About this exercise »
Work out how many lines below contain "solver". Provide only the figure.

┌─ Task data

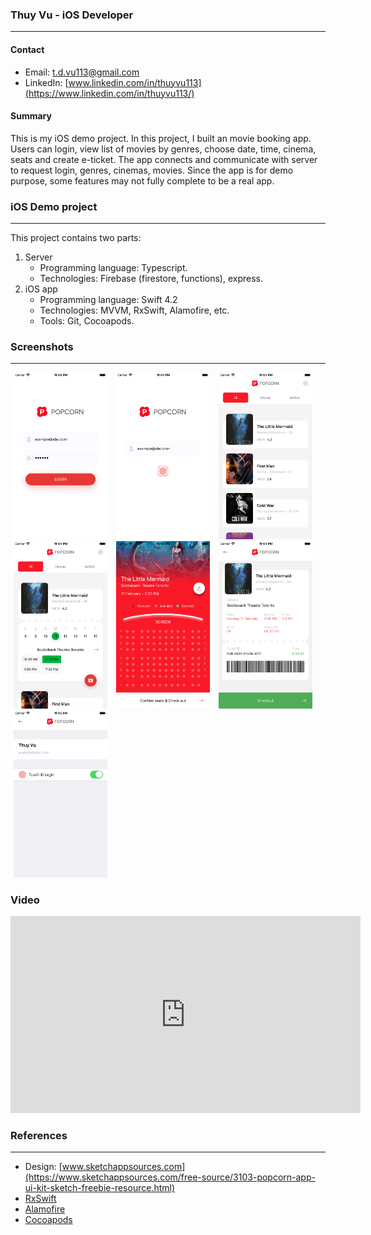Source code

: ### Thuy Vu - iOS Developer
----
#### Contact

* Email: <t.d.vu113@gmail.com>
* LinkedIn: [www.linkedin.com/in/thuyvu113](https://www.linkedin.com/in/thuyvu113/)

#### Summary
This is my iOS demo project. In this project, I built an movie booking app. Users can login, view list of movies by genres, choose date, time, cinema, seats and create e-ticket. The app connects and communicate with server to request login, genres, cinemas, movies. Since the app is for demo purpose, some features may not fully complete to be a real app. 

### iOS Demo project
---
This project contains two parts:

1. Server
	* Programming language: Typescript.
	* Technologies: Firebase (firestore, functions), express.
2. iOS app
	* Programming language: Swift 4.2
	* Technologies: MVVM, RxSwift, Alamofire, etc.
	* Tools: Git, Cocoapods. 
	
### Screenshots
---

<p float="left">
  <img src="https://raw.githubusercontent.com/thuyvu113/iOSDemo/master/Screenshots/1.png" width="150"  hspace="5"/>
  <img src="https://raw.githubusercontent.com/thuyvu113/iOSDemo/master/Screenshots/2.png" width="150" hspace="5"/> 
  <img src="https://raw.githubusercontent.com/thuyvu113/iOSDemo/master/Screenshots/3.png" width="150" hspace="5"/>
  <img src="https://raw.githubusercontent.com/thuyvu113/iOSDemo/master/Screenshots/4.png" width="150" hspace="5"/>
  <img src="https://raw.githubusercontent.com/thuyvu113/iOSDemo/master/Screenshots/5.png" width="150" hspace="5"/>
  <img src="https://raw.githubusercontent.com/thuyvu113/iOSDemo/master/Screenshots/6.png" width="150" hspace="5"/> 
  <img src="https://raw.githubusercontent.com/thuyvu113/iOSDemo/master/Screenshots/7.png" width="150" hspace="5"/>
</p>

### Video

<iframe width="560" height="315" src="https://www.youtube.com/embed/cwQc2byGb3k" frameborder="0" allow="accelerometer; autoplay; encrypted-media; gyroscope; picture-in-picture" allowfullscreen></iframe>

### References
---
* Design: [www.sketchappsources.com](https://www.sketchappsources.com/free-source/3103-popcorn-app-ui-kit-sketch-freebie-resource.html)
* [RxSwift](https://github.com/ReactiveX/RxSwift)
* [Alamofire](https://github.com/Alamofire/Alamofire)
* [Cocoapods](https://cocoapods.org/)

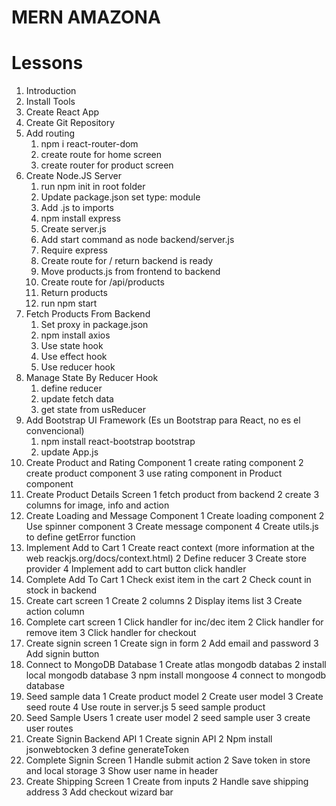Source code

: # MERN AMAZONA

# Lessons

1. Introduction
2. Install Tools
3. Create React App
4. Create Git Repository
5. Add routing
   1. npm i react-router-dom
   2. create route for home screen
   3. create router for product screen
6. Create Node.JS Server
   1. run npm init in root folder
   2. Update package.json set type: module
   3. Add .js to imports
   4. npm install express
   5. Create server.js
   6. Add start command as node backend/server.js
   7. Require express
   8. Create route for / return backend is ready
   9. Move products.js from frontend to backend
   10. Create route for /api/products
   11. Return products
   12. run npm start
7. Fetch Products From Backend
   1. Set proxy in package.json
   2. npm install axios
   3. Use state hook
   4. Use effect hook
   5. Use reducer hook
8. Manage State By Reducer Hook
   1. define reducer
   2. update fetch data
   3. get state from usReducer
9. Add Bootstrap UI Framework (Es un Bootstrap para React, no es el convencional)
   1. npm install react-bootstrap bootstrap
   2. update App.js
10. Create Product and Rating Component
    1 create rating component
    2 create product component
    3 use rating component in Product component
11. Create Product Details Screen
    1 fetch product from backend
    2 create 3 columns for image, info and action
12. Create Loading and Message Component
    1 Create loading component
    2 Use spinner component
    3 Create message component
    4 Create utils.js to define getError function
13. Implement Add to Cart
    1 Create react context (more information at the web reackjs.org/docs/context.html)
    2 Define reducer
    3 Create store provider
    4 Implement add to cart button click handler
14. Complete Add To Cart
    1 Check exist item in the cart
    2 Check count in stock in backend
15. Create cart screen
    1 Create 2 columns
    2 Display items list
    3 Create action column
16. Complete cart screen
    1 Click handler for inc/dec item
    2 Click handler for remove item
    3 Click handler for checkout
17. Create signin screen
    1 Create sign in form
    2 Add email and password
    3 Add signin button
18. Connect to MongoDB Database
    1 Create atlas mongodb databas <!-- Existen 2 maneras, haciéndolo mediante la web a través de atlas -->
    2 install local mongodb database <!-- O instalándolo de manera local que es la manera que en este caso estará activa, sin embargo en cualquier momento se puede cambiar le variable MONGODB_URI ubicado en backend/.env para así trabajar a través de la web -->
    3 npm install mongoose
    4 connect to mongodb database
19. Seed sample data
    1 Create product model
    2 Create user model
    3 Create seed route
    4 Use route in server.js
    5 seed sample product
20. Seed Sample Users
    1 create user model
    2 seed sample user
    3 create user routes
21. Create Signin Backend API
    1 Create signin API
    2 Npm install jsonwebtocken
    3 define generateToken
22. Complete Signin Screen
    1 Handle submit action
    2 Save token in store and local storage
    3 Show user name in header
23. Create Shipping Screen
    1 Create from inputs
    2 Handle save shipping address
    3 Add checkout wizard bar
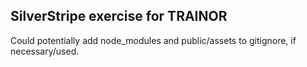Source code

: ## SilverStripe exercise for TRAINOR

Could potentially add node_modules and public/assets to gitignore, if necessary/used.
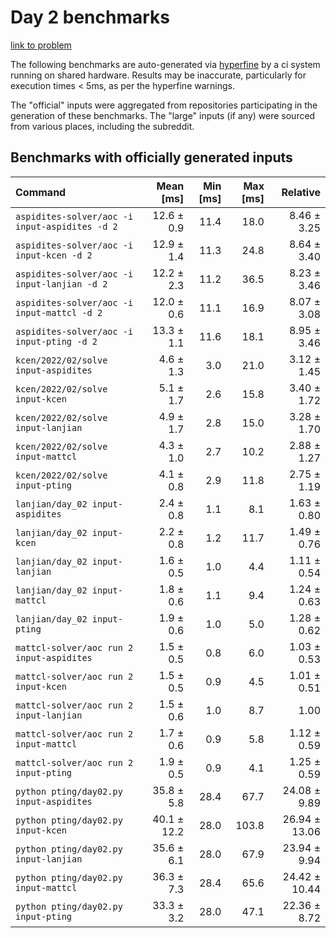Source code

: # Day 2 benchmarks

[link to problem](http://adventofcode.com/2022/day/2)

The following benchmarks are auto-generated via [hyperfine](https://github.com/sharkdp/hyperfine) by a ci system running on shared hardware. Results may be inaccurate, particularly for execution times < 5ms, as per the hyperfine warnings.

The "official" inputs were aggregated from repositories participating in the generation of these benchmarks. The "large" inputs (if any) were sourced from various places, including the subreddit.

## Benchmarks with officially generated inputs
| Command | Mean [ms] | Min [ms] | Max [ms] | Relative |
|:---|---:|---:|---:|---:|
| `aspidites-solver/aoc -i input-aspidites -d 2` | 12.6 ± 0.9 | 11.4 | 18.0 | 8.46 ± 3.25 |
| `aspidites-solver/aoc -i input-kcen -d 2` | 12.9 ± 1.4 | 11.3 | 24.8 | 8.64 ± 3.40 |
| `aspidites-solver/aoc -i input-lanjian -d 2` | 12.2 ± 2.3 | 11.2 | 36.5 | 8.23 ± 3.46 |
| `aspidites-solver/aoc -i input-mattcl -d 2` | 12.0 ± 0.6 | 11.1 | 16.9 | 8.07 ± 3.08 |
| `aspidites-solver/aoc -i input-pting -d 2` | 13.3 ± 1.1 | 11.6 | 18.1 | 8.95 ± 3.46 |
| `kcen/2022/02/solve input-aspidites` | 4.6 ± 1.3 | 3.0 | 21.0 | 3.12 ± 1.45 |
| `kcen/2022/02/solve input-kcen` | 5.1 ± 1.7 | 2.6 | 15.8 | 3.40 ± 1.72 |
| `kcen/2022/02/solve input-lanjian` | 4.9 ± 1.7 | 2.8 | 15.0 | 3.28 ± 1.70 |
| `kcen/2022/02/solve input-mattcl` | 4.3 ± 1.0 | 2.7 | 10.2 | 2.88 ± 1.27 |
| `kcen/2022/02/solve input-pting` | 4.1 ± 0.8 | 2.9 | 11.8 | 2.75 ± 1.19 |
| `lanjian/day_02 input-aspidites` | 2.4 ± 0.8 | 1.1 | 8.1 | 1.63 ± 0.80 |
| `lanjian/day_02 input-kcen` | 2.2 ± 0.8 | 1.2 | 11.7 | 1.49 ± 0.76 |
| `lanjian/day_02 input-lanjian` | 1.6 ± 0.5 | 1.0 | 4.4 | 1.11 ± 0.54 |
| `lanjian/day_02 input-mattcl` | 1.8 ± 0.6 | 1.1 | 9.4 | 1.24 ± 0.63 |
| `lanjian/day_02 input-pting` | 1.9 ± 0.6 | 1.0 | 5.0 | 1.28 ± 0.62 |
| `mattcl-solver/aoc run 2 input-aspidites` | 1.5 ± 0.5 | 0.8 | 6.0 | 1.03 ± 0.53 |
| `mattcl-solver/aoc run 2 input-kcen` | 1.5 ± 0.5 | 0.9 | 4.5 | 1.01 ± 0.51 |
| `mattcl-solver/aoc run 2 input-lanjian` | 1.5 ± 0.6 | 1.0 | 8.7 | 1.00 |
| `mattcl-solver/aoc run 2 input-mattcl` | 1.7 ± 0.6 | 0.9 | 5.8 | 1.12 ± 0.59 |
| `mattcl-solver/aoc run 2 input-pting` | 1.9 ± 0.5 | 0.9 | 4.1 | 1.25 ± 0.59 |
| `python pting/day02.py input-aspidites` | 35.8 ± 5.8 | 28.4 | 67.7 | 24.08 ± 9.89 |
| `python pting/day02.py input-kcen` | 40.1 ± 12.2 | 28.0 | 103.8 | 26.94 ± 13.06 |
| `python pting/day02.py input-lanjian` | 35.6 ± 6.1 | 28.0 | 67.9 | 23.94 ± 9.94 |
| `python pting/day02.py input-mattcl` | 36.3 ± 7.3 | 28.4 | 65.6 | 24.42 ± 10.44 |
| `python pting/day02.py input-pting` | 33.3 ± 3.2 | 28.0 | 47.1 | 22.36 ± 8.72 |
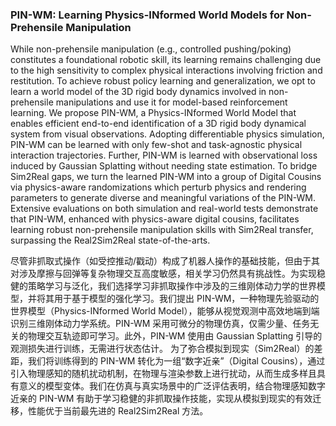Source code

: ### PIN-WM: Learning Physics-INformed World Models for Non-Prehensile Manipulation

While non-prehensile manipulation (e.g., controlled pushing/poking) constitutes a foundational robotic skill, its learning remains challenging due to the high sensitivity to complex physical interactions involving friction and restitution. To achieve robust policy learning and generalization, we opt to learn a world model of the 3D rigid body dynamics involved in non-prehensile manipulations and use it for model-based reinforcement learning. We propose PIN-WM, a Physics-INformed World Model that enables efficient end-to-end identification of a 3D rigid body dynamical system from visual observations. Adopting differentiable physics simulation, PIN-WM can be learned with only few-shot and task-agnostic physical interaction trajectories. Further, PIN-WM is learned with observational loss induced by Gaussian Splatting without needing state estimation. To bridge Sim2Real gaps, we turn the learned PIN-WM into a group of Digital Cousins via physics-aware randomizations which perturb physics and rendering parameters to generate diverse and meaningful variations of the PIN-WM. Extensive evaluations on both simulation and real-world tests demonstrate that PIN-WM, enhanced with physics-aware digital cousins, facilitates learning robust non-prehensile manipulation skills with Sim2Real transfer, surpassing the Real2Sim2Real state-of-the-arts.

尽管非抓取式操作（如受控推动/戳动）构成了机器人操作的基础技能，但由于其对涉及摩擦与回弹等复杂物理交互高度敏感，相关学习仍然具有挑战性。为实现稳健的策略学习与泛化，我们选择学习非抓取操作中涉及的三维刚体动力学的世界模型，并将其用于基于模型的强化学习。我们提出 PIN-WM，一种物理先验驱动的世界模型（Physics-INformed World Model），能够从视觉观测中高效地端到端识别三维刚体动力学系统。PIN-WM 采用可微分的物理仿真，仅需少量、任务无关的物理交互轨迹即可学习。此外，PIN-WM 使用由 Gaussian Splatting 引导的观测损失进行训练，无需进行状态估计。
为了弥合模拟到现实（Sim2Real）的差距，我们将训练得到的 PIN-WM 转化为一组“数字近亲”（Digital Cousins），通过引入物理感知的随机扰动机制，在物理与渲染参数上进行扰动，从而生成多样且具有意义的模型变体。我们在仿真与真实场景中的广泛评估表明，结合物理感知数字近亲的 PIN-WM 有助于学习稳健的非抓取操作技能，实现从模拟到现实的有效迁移，性能优于当前最先进的 Real2Sim2Real 方法。
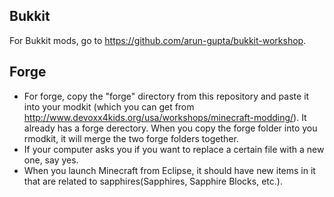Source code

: Bukkit
------
For Bukkit mods, go to https://github.com/arun-gupta/bukkit-workshop.

Forge
------
* For forge, copy the "forge" directory from this repository and paste it into your modkit (which you can get from http://www.devoxx4kids.org/usa/workshops/minecraft-modding/). It already has a forge derectory. When you copy the forge folder into you rmodkit, it will merge the two forge folders together.
* If your computer asks you if you want to replace a certain file with a new one, say yes.
* When you launch Minecraft from Eclipse, it should have new items in it that are related to sapphires(Sapphires, Sapphire Blocks, etc.).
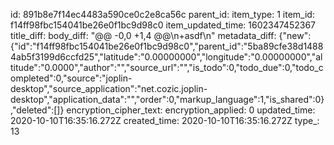 id: 891b8e7f14ec4483a590ce0c2e8ca56c
parent_id: 
item_type: 1
item_id: f14ff98fbc154041be26e0f1bc9d98c0
item_updated_time: 1602347452367
title_diff: 
body_diff: "@@ -0,0 +1,4 @@\n+asdf\n"
metadata_diff: {"new":{"id":"f14ff98fbc154041be26e0f1bc9d98c0","parent_id":"5ba89cfe38d14884ab5f3199d6ccfd25","latitude":"0.00000000","longitude":"0.00000000","altitude":"0.0000","author":"","source_url":"","is_todo":0,"todo_due":0,"todo_completed":0,"source":"joplin-desktop","source_application":"net.cozic.joplin-desktop","application_data":"","order":0,"markup_language":1,"is_shared":0},"deleted":[]}
encryption_cipher_text: 
encryption_applied: 0
updated_time: 2020-10-10T16:35:16.272Z
created_time: 2020-10-10T16:35:16.272Z
type_: 13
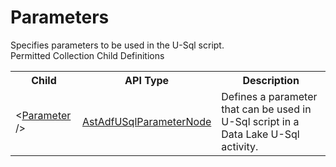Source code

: # Parameters

<div class="LanguageSummary"><div class ="SummaryItem">Specifies parameters to be used in the U-Sql script.</div></div><div class="SchemaBindingGroup"><div class="SchemaBindingGroupHeader">Permitted Collection Child Definitions</div><table id="SchemaBindingList" class="SchemaBindingList"><tbody><tr><th class="SchemaBindingNameColumnHeader">Child</th><th class="SchemaBindingTypeColumnHeader">API Type</th><th class="SchemaBindingSummaryColumnHeader">Description</th></tr><tr class="cd0"><td class="SchemaBindingName"><span class="punc">&lt;</span><a href=Varigence.Languages.Biml.DataFactory.AstAdfUSqlParameterNode.html">Parameter</a><span class="punc"> /&gt;</span></td><td class="SchemaBindingType"><a href="../api-reference/Varigence.Languages.Biml.DataFactory.AstAdfUSqlParameterNode.html">AstAdfUSqlParameterNode</a></td><td class="SchemaBindingSummary">Defines a parameter that can be used in U-Sql script in a Data Lake U-Sql activity.</td></tr></tbody></table></div>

└─

Reply to the exercise »
10